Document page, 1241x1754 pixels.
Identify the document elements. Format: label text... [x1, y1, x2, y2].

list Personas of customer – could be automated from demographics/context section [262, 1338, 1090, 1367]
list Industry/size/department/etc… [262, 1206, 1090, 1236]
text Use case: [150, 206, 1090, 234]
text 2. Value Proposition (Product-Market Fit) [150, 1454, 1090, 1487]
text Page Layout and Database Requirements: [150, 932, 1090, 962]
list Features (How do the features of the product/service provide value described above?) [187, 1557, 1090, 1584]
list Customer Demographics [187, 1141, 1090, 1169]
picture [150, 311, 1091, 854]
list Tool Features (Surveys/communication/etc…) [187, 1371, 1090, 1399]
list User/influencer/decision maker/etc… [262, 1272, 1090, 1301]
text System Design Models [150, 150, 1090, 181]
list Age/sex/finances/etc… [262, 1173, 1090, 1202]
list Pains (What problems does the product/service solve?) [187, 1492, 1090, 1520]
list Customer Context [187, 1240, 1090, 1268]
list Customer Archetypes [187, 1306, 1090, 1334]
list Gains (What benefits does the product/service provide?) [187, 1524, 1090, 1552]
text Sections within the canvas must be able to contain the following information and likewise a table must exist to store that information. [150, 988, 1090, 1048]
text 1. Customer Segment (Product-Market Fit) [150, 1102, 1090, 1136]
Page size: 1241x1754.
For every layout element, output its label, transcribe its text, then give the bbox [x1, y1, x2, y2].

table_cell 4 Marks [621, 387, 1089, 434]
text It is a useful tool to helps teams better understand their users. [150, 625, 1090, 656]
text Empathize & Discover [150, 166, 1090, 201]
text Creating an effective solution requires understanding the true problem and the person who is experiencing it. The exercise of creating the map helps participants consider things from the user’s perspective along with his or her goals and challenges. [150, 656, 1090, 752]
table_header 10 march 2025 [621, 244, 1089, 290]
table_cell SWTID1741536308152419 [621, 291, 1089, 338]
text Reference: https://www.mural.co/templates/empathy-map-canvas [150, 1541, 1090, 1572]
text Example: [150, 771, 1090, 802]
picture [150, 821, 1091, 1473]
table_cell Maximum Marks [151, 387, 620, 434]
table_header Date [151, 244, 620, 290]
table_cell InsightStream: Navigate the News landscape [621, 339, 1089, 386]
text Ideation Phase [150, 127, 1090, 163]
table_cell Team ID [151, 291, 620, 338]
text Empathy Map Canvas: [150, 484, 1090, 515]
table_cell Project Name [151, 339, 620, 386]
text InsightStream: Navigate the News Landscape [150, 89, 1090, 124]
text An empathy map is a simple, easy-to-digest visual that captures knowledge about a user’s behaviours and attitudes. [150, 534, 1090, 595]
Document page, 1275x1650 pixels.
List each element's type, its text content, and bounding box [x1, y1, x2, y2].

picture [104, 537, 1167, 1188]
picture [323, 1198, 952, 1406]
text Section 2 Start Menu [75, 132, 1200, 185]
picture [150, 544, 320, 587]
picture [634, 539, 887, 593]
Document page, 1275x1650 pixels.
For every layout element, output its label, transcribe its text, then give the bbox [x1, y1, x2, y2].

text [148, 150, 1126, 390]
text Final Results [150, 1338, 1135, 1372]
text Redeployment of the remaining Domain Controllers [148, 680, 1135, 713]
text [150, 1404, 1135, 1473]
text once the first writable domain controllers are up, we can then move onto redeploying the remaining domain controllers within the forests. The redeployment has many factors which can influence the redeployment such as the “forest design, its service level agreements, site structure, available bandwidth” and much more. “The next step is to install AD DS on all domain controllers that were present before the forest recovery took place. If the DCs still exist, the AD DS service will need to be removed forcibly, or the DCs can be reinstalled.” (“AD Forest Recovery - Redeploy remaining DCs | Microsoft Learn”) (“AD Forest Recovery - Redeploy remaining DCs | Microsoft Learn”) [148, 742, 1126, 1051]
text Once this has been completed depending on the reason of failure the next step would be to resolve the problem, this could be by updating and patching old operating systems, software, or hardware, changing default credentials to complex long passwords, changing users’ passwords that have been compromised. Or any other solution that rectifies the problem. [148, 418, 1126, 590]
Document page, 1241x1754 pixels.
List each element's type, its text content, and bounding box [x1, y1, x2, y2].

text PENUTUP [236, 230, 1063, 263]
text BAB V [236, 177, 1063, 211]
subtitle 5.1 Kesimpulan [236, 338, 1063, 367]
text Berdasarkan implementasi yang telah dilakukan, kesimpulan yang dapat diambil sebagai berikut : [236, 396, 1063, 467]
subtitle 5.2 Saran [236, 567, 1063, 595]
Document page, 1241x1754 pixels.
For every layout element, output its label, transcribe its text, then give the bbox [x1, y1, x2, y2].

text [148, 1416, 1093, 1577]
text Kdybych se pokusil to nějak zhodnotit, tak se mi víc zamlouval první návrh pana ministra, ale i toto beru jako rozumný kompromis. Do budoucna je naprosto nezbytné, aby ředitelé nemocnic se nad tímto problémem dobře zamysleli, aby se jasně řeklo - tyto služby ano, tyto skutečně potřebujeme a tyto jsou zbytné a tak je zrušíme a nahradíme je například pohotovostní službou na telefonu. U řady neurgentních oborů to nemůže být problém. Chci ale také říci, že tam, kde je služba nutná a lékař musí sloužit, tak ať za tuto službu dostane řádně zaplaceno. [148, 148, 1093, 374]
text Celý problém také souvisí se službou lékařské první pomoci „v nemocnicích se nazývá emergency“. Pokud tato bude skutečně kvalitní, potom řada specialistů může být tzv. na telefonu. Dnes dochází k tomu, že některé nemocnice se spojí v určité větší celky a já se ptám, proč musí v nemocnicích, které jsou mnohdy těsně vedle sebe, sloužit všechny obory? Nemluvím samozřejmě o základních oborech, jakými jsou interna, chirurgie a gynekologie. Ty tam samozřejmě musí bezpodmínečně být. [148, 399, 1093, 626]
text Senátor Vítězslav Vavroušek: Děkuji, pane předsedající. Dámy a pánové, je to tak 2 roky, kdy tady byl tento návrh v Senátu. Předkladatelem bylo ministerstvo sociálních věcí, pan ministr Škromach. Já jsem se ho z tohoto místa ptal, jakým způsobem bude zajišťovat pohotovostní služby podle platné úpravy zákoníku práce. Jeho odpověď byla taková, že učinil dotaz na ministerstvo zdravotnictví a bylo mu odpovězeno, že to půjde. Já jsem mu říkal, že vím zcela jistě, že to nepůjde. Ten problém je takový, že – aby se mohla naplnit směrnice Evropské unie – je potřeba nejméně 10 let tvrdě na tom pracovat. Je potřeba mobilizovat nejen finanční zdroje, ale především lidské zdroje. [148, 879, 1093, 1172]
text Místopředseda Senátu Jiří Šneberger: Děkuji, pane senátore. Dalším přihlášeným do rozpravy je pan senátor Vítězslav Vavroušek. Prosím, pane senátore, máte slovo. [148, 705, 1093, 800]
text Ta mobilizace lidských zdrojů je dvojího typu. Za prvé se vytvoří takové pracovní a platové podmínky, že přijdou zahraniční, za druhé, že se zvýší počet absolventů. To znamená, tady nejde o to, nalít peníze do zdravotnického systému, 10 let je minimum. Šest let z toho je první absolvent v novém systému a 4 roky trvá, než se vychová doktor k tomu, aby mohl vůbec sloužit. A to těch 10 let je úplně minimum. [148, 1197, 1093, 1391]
------
Task brief | Repeat the records above exactly, from the first line to the last.

Expected output |
Document page, 1241x1754 pixels.
Identify the document elements. Format: label text... [x1, y1, x2, y2].

list Personas of customer – could be automated from demographics/context section [262, 1338, 1090, 1367]
list Industry/size/department/etc… [262, 1206, 1090, 1236]
text Use case: [150, 206, 1090, 234]
text 2. Value Proposition (Product-Market Fit) [150, 1454, 1090, 1487]
text Page Layout and Database Requirements: [150, 932, 1090, 962]
list Features (How do the features of the product/service provide value described above?) [187, 1557, 1090, 1584]
list Customer Demographics [187, 1141, 1090, 1169]
picture [150, 311, 1091, 854]
list Tool Features (Surveys/communication/etc…) [187, 1371, 1090, 1399]
list User/influencer/decision maker/etc… [262, 1272, 1090, 1301]
text System Design Models [150, 150, 1090, 181]
list Age/sex/finances/etc… [262, 1173, 1090, 1202]
list Pains (What problems does the product/service solve?) [187, 1492, 1090, 1520]
list Customer Context [187, 1240, 1090, 1268]
list Customer Archetypes [187, 1306, 1090, 1334]
list Gains (What benefits does the product/service provide?) [187, 1524, 1090, 1552]
text Sections within the canvas must be able to contain the following information and likewise a table must exist to store that information. [150, 988, 1090, 1048]
text 1. Customer Segment (Product-Market Fit) [150, 1102, 1090, 1136]
Page size: 1241x1754.
For every layout element, output its label, transcribe its text, then give the bbox [x1, y1, x2, y2].

table_cell 4 Marks [621, 387, 1089, 434]
text It is a useful tool to helps teams better understand their users. [150, 625, 1090, 656]
text Empathize & Discover [150, 166, 1090, 201]
text Creating an effective solution requires understanding the true problem and the person who is experiencing it. The exercise of creating the map helps participants consider things from the user’s perspective along with his or her goals and challenges. [150, 656, 1090, 752]
table_header 10 march 2025 [621, 244, 1089, 290]
table_cell SWTID1741536308152419 [621, 291, 1089, 338]
text Reference: https://www.mural.co/templates/empathy-map-canvas [150, 1541, 1090, 1572]
text Example: [150, 771, 1090, 802]
picture [150, 821, 1091, 1473]
table_cell Maximum Marks [151, 387, 620, 434]
table_header Date [151, 244, 620, 290]
table_cell InsightStream: Navigate the News landscape [621, 339, 1089, 386]
text Ideation Phase [150, 127, 1090, 163]
table_cell Team ID [151, 291, 620, 338]
text Empathy Map Canvas: [150, 484, 1090, 515]
table_cell Project Name [151, 339, 620, 386]
text InsightStream: Navigate the News Landscape [150, 89, 1090, 124]
text An empathy map is a simple, easy-to-digest visual that captures knowledge about a user’s behaviours and attitudes. [150, 534, 1090, 595]
Document page, 1275x1650 pixels.
List each element's type, its text content, and bounding box [x1, y1, x2, y2].

picture [104, 537, 1167, 1188]
picture [323, 1198, 952, 1406]
text Section 2 Start Menu [75, 132, 1200, 185]
picture [150, 544, 320, 587]
picture [634, 539, 887, 593]
Document page, 1275x1650 pixels.
For every layout element, output its label, transcribe its text, then give the bbox [x1, y1, x2, y2].

text [148, 150, 1126, 390]
text Final Results [150, 1338, 1135, 1372]
text Redeployment of the remaining Domain Controllers [148, 680, 1135, 713]
text [150, 1404, 1135, 1473]
text once the first writable domain controllers are up, we can then move onto redeploying the remaining domain controllers within the forests. The redeployment has many factors which can influence the redeployment such as the “forest design, its service level agreements, site structure, available bandwidth” and much more. “The next step is to install AD DS on all domain controllers that were present before the forest recovery took place. If the DCs still exist, the AD DS service will need to be removed forcibly, or the DCs can be reinstalled.” (“AD Forest Recovery - Redeploy remaining DCs | Microsoft Learn”) (“AD Forest Recovery - Redeploy remaining DCs | Microsoft Learn”) [148, 742, 1126, 1051]
text Once this has been completed depending on the reason of failure the next step would be to resolve the problem, this could be by updating and patching old operating systems, software, or hardware, changing default credentials to complex long passwords, changing users’ passwords that have been compromised. Or any other solution that rectifies the problem. [148, 418, 1126, 590]
Document page, 1241x1754 pixels.
List each element's type, its text content, and bounding box [x1, y1, x2, y2].

text PENUTUP [236, 230, 1063, 263]
text BAB V [236, 177, 1063, 211]
subtitle 5.1 Kesimpulan [236, 338, 1063, 367]
text Berdasarkan implementasi yang telah dilakukan, kesimpulan yang dapat diambil sebagai berikut : [236, 396, 1063, 467]
subtitle 5.2 Saran [236, 567, 1063, 595]
Document page, 1241x1754 pixels.
For every layout element, output its label, transcribe its text, then give the bbox [x1, y1, x2, y2].

text [148, 1416, 1093, 1577]
text Kdybych se pokusil to nějak zhodnotit, tak se mi víc zamlouval první návrh pana ministra, ale i toto beru jako rozumný kompromis. Do budoucna je naprosto nezbytné, aby ředitelé nemocnic se nad tímto problémem dobře zamysleli, aby se jasně řeklo - tyto služby ano, tyto skutečně potřebujeme a tyto jsou zbytné a tak je zrušíme a nahradíme je například pohotovostní službou na telefonu. U řady neurgentních oborů to nemůže být problém. Chci ale také říci, že tam, kde je služba nutná a lékař musí sloužit, tak ať za tuto službu dostane řádně zaplaceno. [148, 148, 1093, 374]
text Celý problém také souvisí se službou lékařské první pomoci „v nemocnicích se nazývá emergency“. Pokud tato bude skutečně kvalitní, potom řada specialistů může být tzv. na telefonu. Dnes dochází k tomu, že některé nemocnice se spojí v určité větší celky a já se ptám, proč musí v nemocnicích, které jsou mnohdy těsně vedle sebe, sloužit všechny obory? Nemluvím samozřejmě o základních oborech, jakými jsou interna, chirurgie a gynekologie. Ty tam samozřejmě musí bezpodmínečně být. [148, 399, 1093, 626]
text Senátor Vítězslav Vavroušek: Děkuji, pane předsedající. Dámy a pánové, je to tak 2 roky, kdy tady byl tento návrh v Senátu. Předkladatelem bylo ministerstvo sociálních věcí, pan ministr Škromach. Já jsem se ho z tohoto místa ptal, jakým způsobem bude zajišťovat pohotovostní služby podle platné úpravy zákoníku práce. Jeho odpověď byla taková, že učinil dotaz na ministerstvo zdravotnictví a bylo mu odpovězeno, že to půjde. Já jsem mu říkal, že vím zcela jistě, že to nepůjde. Ten problém je takový, že – aby se mohla naplnit směrnice Evropské unie – je potřeba nejméně 10 let tvrdě na tom pracovat. Je potřeba mobilizovat nejen finanční zdroje, ale především lidské zdroje. [148, 879, 1093, 1172]
text Místopředseda Senátu Jiří Šneberger: Děkuji, pane senátore. Dalším přihlášeným do rozpravy je pan senátor Vítězslav Vavroušek. Prosím, pane senátore, máte slovo. [148, 705, 1093, 800]
text Ta mobilizace lidských zdrojů je dvojího typu. Za prvé se vytvoří takové pracovní a platové podmínky, že přijdou zahraniční, za druhé, že se zvýší počet absolventů. To znamená, tady nejde o to, nalít peníze do zdravotnického systému, 10 let je minimum. Šest let z toho je první absolvent v novém systému a 4 roky trvá, než se vychová doktor k tomu, aby mohl vůbec sloužit. A to těch 10 let je úplně minimum. [148, 1197, 1093, 1391]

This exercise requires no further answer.